• WHAT YOU SHOULD DO: In the listing below, find the line that contains "nose: (648, 231)" and the line that contains "left knee: (729, 257)". Quote both and every line between them, exactly, and nothing more.

• EXTRACTED DATA:
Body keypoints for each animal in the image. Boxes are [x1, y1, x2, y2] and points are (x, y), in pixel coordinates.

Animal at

--

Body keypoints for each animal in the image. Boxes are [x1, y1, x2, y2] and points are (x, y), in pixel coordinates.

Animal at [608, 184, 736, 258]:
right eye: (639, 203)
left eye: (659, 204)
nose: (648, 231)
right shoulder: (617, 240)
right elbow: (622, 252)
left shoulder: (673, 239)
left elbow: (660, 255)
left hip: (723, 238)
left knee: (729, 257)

• TASK ANSWER:
nose: (648, 231)
right shoulder: (617, 240)
right elbow: (622, 252)
left shoulder: (673, 239)
left elbow: (660, 255)
left hip: (723, 238)
left knee: (729, 257)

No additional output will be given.